• Lucia Joyce

What Piece Am I?


Today I took part in a very meaningful Zoom discussion titled: 'What Piece Am I?'

It was led by an incredibly mindful and warmhearted moderator who I'm proud to call my friend, Paul Thiemann. Paul sings and dances in musicals and touring productions all over the country, and he is known for playfully weaving spirituality and acceptance into every conversation and basic action. Being with/talking to/thinking about Paul Thiemann is just generally inspiring. His slogan and social media movement is called #STLBTL or "ShareTheLoveBeTheLove", and I can't think of anything more apropos to use to describe him. :)


'What Piece Am I' refers to all of us having a personal role to play in the journey to social change and the slow, messy undoing of systemic oppression. The talk facilitated a safe space to listen and ask questions as we navigate how we can help in this weighty and emotional time, and as we continue to move forward with ever increasing unity.


I stumbled in, 6 minutes late, to an incredibly safe space--notably rare for an online platform these days, as so many are too in denial, too triggered, or too ashamed to engage in conversation around these difficult subjects, conversation that requires listening and vulnerability and admittance of mistakes right out of the gate. But here we were, 26 of us from various branches of Paul's world, showing up simply to listen. Even Tyler Mckenzie, an accomplished Black artist and entrepreneur, admitted that like all of us, he was just scratching the surface of how much there is to learn about his cultural history and community. When you take away the impossible standard of doing something the 'exact right way', you foster a safer learning environment.


I learned a lot in that hour and a half. It was made clear from the start that not one of us is 'the authority' on exactly how to help the movement along, but we all have unique strengths and skillsets to bring, and it starts with being open and willing to work on ourselves. We have our own research to do and our own personal thoughts/emotions/experiences to process before we fire shots on all platforms. This resonated with me deeply, as someone who has never been an expert at really anything, and has found a niche admitting all the things I don't know (daily!) and the things I've come to know through a lot of failure and imperfection.


I learned a little about 'White Fragility': a concept and book by Robin DiAngelo. I was familiar with its precepts via articles and social media dialogues, but I'm now looking forward to reading straight from the source.


I learned that the Black Lives Matter Movement was born out of the need to address racial disparity and police brutality, but that its work encompasses all oppressed groups: everyone from LGBTQIA+ to the disabled. Speaker Amanda Kouri likened the focus on Black Lives to the first candle, and "beyond this one candle, the rest are waiting to be lit". It is the first step in a long line of steps toward something better for all. But the work we're doing now will ideally make the work of extending acceptance and equality to all human beings a more approachable process.

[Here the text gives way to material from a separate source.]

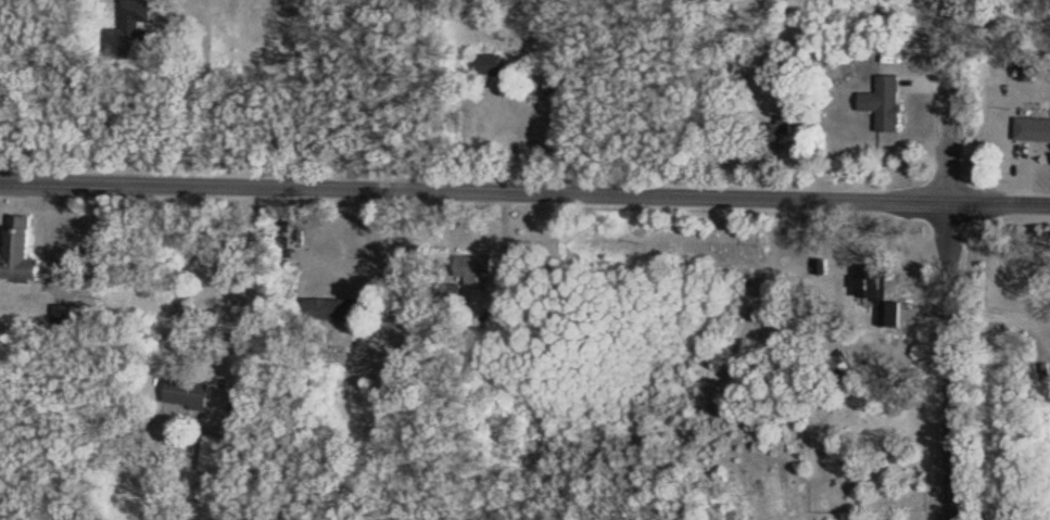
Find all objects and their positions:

I learned to differentiate between conspiracy theories and targeted bias news sources, (conspiracy theorists blame a traumatic event they can't fully process on an outside force, rather than facing the trauma itself) and how to have a dialogue with someone using a conspiracy theory as an argument (lead with empathy first always, and look for small wins, not giant ones; ask questions without providing the answer; help yourself hear where they're coming from to maybe find common ground). I learned about media bias charts and sites like MediaBiasFactCheck.com, where you can easily run news articles and sources through a database that will fact check and reveal skews/misinformation, run by teams of people encompassing a true spectrum of political views. This makes me feel a little more empowered to fact check, which will eventually help me spread a more unbiased awareness, something I imagine will only become more valuable to me as I continue to learn, and write about what I'm learning.


I learned more about systems of oppression, often compared to a 'hand' with 5 or more 'fingers' or institutions (i.e. education, judiciary, housing, politics, finance, and healthcare) that work together to keep the hand of oppression or segregation in place. I learned (as usual) that I have so much more to learn.


Other simple nuggets of compassionate wisdom:

Remain teachable (encompasses being open to making and admitting mistakes and moving forward imperfectly).

Listen first, reflect second, act third.

Take the learner's path, not the judger's path (Tyler Mckenzie's last pearl of wisdom).

In reading historical textbooks and articles, ask: Whose voice was oppressed to make this voice mainstream?

Honor the work being done, both seen and unseen, within ourselves and others.


The call wrapped with Paul asking everyone to switch to 'gallery view' which shows a live streaming grid of all the Zoom call participants. "Look at all these hearts and faces who showed up today and want to make a difference." Before signing off, Paul addressed our little Zoom squares with his custom grounded kindness: "You are all loved and worthy."


My kind of talk. :)

Feel free to check out the scattered links throughout the article for info on the excellent people involved and other helpful resources. Happy allying!